As most of you know, the last puppy I raised was a very light-colored male yellow Lab named "Dodger" (actually "The Artful Dodger," after the character in Charles Dickens's novel Oliver Twist, since artfully dodging obstacles seems like a prime trait for a guide dog to have). Since I raised his mama and was friends with her breeder host, I've known Dodger almost since the day he was born. After a year together, Dodger went in for training this past June, and just two weeks ago, I got word that he had been matched with a visually impaired handler and was going on to become a working guide dog.
On Saturday, I was fortunate to be able to participate in an event that all Southeastern puppy raisers long for and eagerly await: Puppy Raiser Day! I got to meet Dodger's new handler, see Dodger in harness working, and of course see and pet Dodger for the first time since he went in for training over six months ago. Puppy Raiser Day is such an incredible experience that I wanted to share it with everyone who has not been there yet.
It's a hard fact of life that not every puppy raiser gets to experience Puppy Raiser Day. My first two puppies became breeders, so I had to wait a while before it was my turn. This day of celebration and interaction is also something that not every school does, so we are lucky to have this opportunity when it arises. I sincerely hope that everyone in our group gets to have this experience at least once. It is such a wonderful feeling seeing the puppy that you molded and played with and loved for so long go on to give someone else the gifts of mobility, independence, and dignity.
The day began with new Puppy Raising Services Communications Coordinator Carol Cohen (aka PRS CC CC) reading bios of all the students. When she was done, there was not a dry eye in the house. It is amazing and inspiring to hear the life stories of these visually impaired men and women – some blind since birth, some only recently losing their vision to disease, some totally blind, some able to see some things but dealing with serious visual impairment, some tentatively taking the next step in their evolution by getting their first guide dog, some dealing with the passing of a trusted and reliable partner and wondering if they'll ever find another one as good. And each one is now bonding with a new dog at his or her side that someone in the room nurtured and loved just for this purpose.

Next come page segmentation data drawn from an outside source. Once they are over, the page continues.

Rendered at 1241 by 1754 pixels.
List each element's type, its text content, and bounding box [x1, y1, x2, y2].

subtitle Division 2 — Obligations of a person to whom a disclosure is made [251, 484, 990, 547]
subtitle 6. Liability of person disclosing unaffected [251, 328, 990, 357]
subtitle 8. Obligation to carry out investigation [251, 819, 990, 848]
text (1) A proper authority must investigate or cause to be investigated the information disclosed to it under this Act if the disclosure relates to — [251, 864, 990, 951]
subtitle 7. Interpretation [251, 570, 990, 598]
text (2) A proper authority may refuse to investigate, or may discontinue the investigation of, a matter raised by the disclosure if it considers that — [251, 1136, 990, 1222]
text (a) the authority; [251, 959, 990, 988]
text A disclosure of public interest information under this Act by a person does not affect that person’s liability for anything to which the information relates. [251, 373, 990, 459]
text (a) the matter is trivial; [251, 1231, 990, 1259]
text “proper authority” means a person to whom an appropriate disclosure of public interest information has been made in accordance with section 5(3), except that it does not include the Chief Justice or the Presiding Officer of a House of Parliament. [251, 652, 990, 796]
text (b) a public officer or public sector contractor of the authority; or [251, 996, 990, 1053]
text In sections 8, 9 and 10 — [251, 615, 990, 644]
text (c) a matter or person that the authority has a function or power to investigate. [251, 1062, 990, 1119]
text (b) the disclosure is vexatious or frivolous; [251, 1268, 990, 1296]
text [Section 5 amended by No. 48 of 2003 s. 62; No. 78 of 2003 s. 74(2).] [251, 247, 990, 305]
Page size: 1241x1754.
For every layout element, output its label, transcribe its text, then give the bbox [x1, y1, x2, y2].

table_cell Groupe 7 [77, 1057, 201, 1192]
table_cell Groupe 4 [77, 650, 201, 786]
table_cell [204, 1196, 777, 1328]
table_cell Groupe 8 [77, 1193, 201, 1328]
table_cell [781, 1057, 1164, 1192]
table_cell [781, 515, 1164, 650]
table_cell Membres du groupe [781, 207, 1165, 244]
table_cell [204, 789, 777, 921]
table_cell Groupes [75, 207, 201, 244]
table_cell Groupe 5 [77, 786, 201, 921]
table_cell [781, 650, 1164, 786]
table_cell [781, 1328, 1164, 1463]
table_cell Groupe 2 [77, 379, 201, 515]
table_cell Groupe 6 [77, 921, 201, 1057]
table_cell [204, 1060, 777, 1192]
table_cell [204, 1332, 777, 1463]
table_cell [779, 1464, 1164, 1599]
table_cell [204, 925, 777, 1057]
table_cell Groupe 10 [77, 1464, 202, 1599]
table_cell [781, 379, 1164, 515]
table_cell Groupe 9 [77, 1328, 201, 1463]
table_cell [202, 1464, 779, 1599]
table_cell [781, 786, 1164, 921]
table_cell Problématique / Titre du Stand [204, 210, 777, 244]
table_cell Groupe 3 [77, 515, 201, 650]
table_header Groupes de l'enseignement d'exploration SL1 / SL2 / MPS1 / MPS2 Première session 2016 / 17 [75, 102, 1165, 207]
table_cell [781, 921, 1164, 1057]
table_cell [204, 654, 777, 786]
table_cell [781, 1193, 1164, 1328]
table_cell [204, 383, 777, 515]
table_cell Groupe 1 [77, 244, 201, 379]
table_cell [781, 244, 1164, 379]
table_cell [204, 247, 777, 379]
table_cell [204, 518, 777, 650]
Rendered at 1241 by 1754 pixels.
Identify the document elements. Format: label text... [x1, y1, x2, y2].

After the bios were read, we went outside to watch each new team do a route, eagerly waiting to see for the first time "our" dog in harness actually guiding someone. It is an indescribably moving moment. Dodger's new handler, Marty, has had a Southeastern guide dog before. Dodger is his second, and as you can see, they are already a great team. (Marty graciously gave me his permission to post and share these photos.)
After all of the new guide dog teams had completed their routes, they came out to the gazebo area on campus to meet the not-so-patiently waiting raisers and their families. I certainly enjoyed meeting Marty for the first time and looked forward to getting to know him better, but of course at first your anticipation is centered where your heart is, and you want to be reunited with the puppy you've been missing. Luckily, when I asked Marty if I could pet his dog, he said yes! It was great being able to once again feel Dodger's soft fur and big ears, and to give him a big hug. He seemed to like it, too. They say that this is the happiest day in your pup's life, because all of the people he loves – his raiser, his trainer, and his new handler – are in the same place together. I'm sure that's true.
This picture was taken after we had been together a while and Dodger had settled down a bit. What a handsome guide dog!
Now the 90-day countdown until the guide dog handler can contact the puppy raiser begins! (Well, starting from graduation on 12/21.) I have a feeling this will not be the last time I see Marty and Dodger.
We went back inside for brunch, where I had a chance to talk a lot more with Marty, each of us eager to learn about the other and to share stories about Dodger. Marty is a great guy, very easy to talk to, and it's obvious that he loves Dodger and that they are a perfect match. I know Dodger will have a terrific life together with Marty and his family.
Alas, all good things must come to an end. As we said our farewells, I got in my last Dodger hug of the day.